The problem>
Only the number is wanted: state how many lines of the data below contain the word "este".

(Records contained in a dataset)
- - -

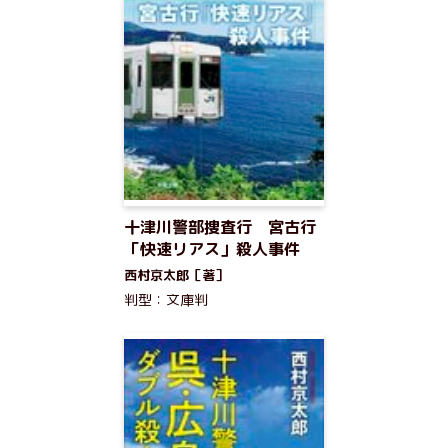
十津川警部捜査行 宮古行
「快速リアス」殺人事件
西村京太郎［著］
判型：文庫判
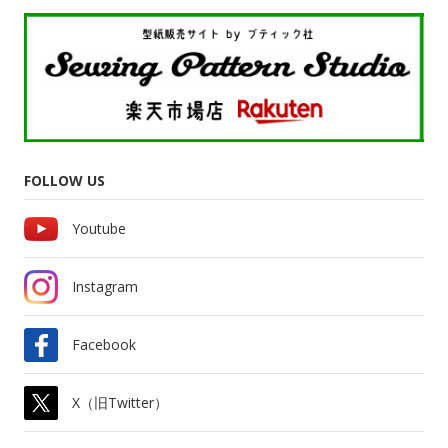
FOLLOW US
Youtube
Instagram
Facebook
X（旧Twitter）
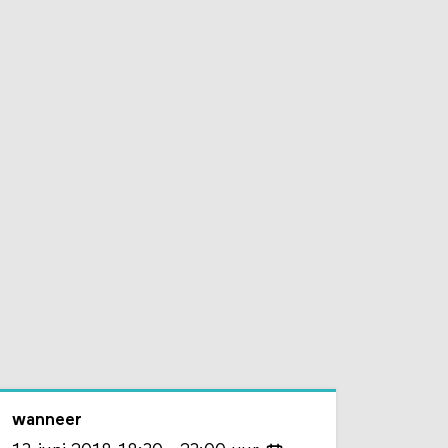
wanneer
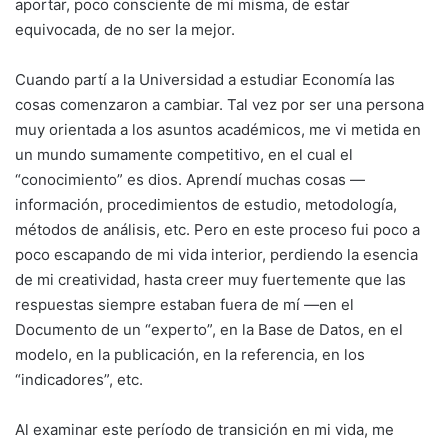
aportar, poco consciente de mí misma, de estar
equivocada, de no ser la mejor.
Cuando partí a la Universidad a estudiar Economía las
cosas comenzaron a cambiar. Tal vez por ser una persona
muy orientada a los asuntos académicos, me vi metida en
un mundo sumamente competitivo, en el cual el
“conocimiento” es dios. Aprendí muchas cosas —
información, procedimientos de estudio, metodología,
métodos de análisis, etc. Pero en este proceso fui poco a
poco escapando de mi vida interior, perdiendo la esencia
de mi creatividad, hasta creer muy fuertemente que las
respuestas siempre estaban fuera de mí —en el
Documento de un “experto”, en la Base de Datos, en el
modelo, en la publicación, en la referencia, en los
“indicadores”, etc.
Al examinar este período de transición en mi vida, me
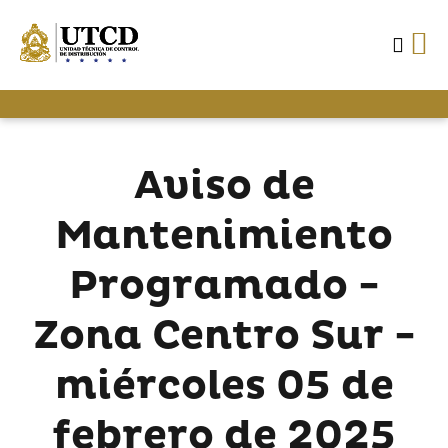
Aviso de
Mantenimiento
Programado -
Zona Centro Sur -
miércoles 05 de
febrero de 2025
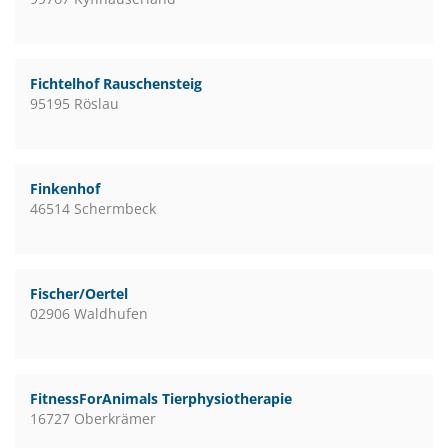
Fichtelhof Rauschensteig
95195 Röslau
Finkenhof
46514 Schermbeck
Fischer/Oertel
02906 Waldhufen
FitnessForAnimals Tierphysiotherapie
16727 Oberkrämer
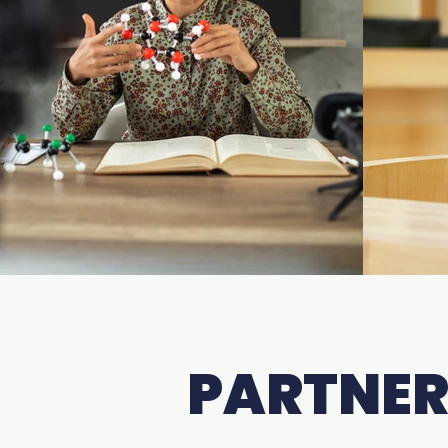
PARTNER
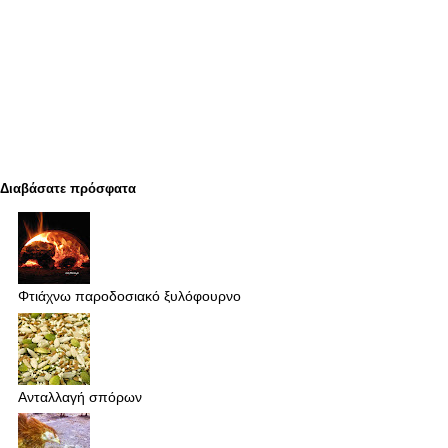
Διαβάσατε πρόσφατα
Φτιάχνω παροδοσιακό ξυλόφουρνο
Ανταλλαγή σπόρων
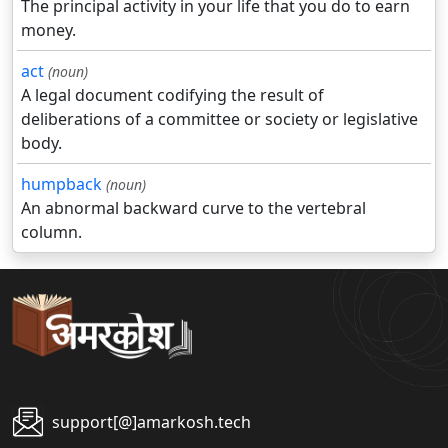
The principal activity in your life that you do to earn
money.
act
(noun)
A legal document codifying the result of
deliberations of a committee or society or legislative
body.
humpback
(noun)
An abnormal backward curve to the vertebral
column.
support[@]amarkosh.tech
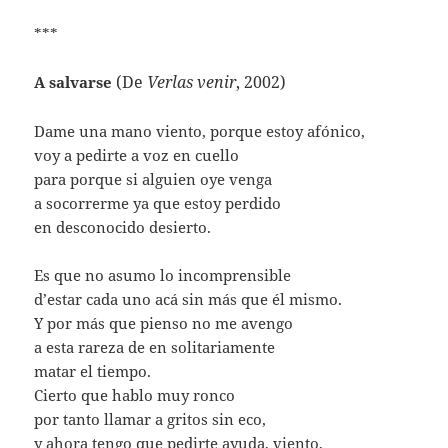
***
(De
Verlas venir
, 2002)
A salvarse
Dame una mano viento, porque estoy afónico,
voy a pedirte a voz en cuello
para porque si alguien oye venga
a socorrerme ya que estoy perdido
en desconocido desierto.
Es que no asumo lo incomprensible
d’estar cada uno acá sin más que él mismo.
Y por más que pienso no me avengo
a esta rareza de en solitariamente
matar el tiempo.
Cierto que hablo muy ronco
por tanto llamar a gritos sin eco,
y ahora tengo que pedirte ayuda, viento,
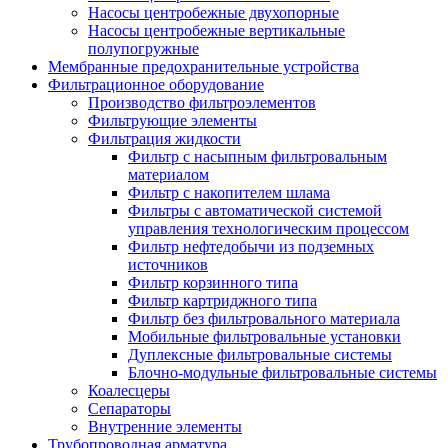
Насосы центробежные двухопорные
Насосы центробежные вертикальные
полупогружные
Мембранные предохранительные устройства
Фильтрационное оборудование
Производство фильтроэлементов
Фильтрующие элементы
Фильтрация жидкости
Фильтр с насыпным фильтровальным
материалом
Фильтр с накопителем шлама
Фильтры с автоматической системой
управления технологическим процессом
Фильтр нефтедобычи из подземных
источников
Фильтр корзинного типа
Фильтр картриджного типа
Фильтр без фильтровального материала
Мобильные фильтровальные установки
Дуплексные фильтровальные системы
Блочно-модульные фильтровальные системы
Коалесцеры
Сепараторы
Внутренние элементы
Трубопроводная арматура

- - -

Task result>
2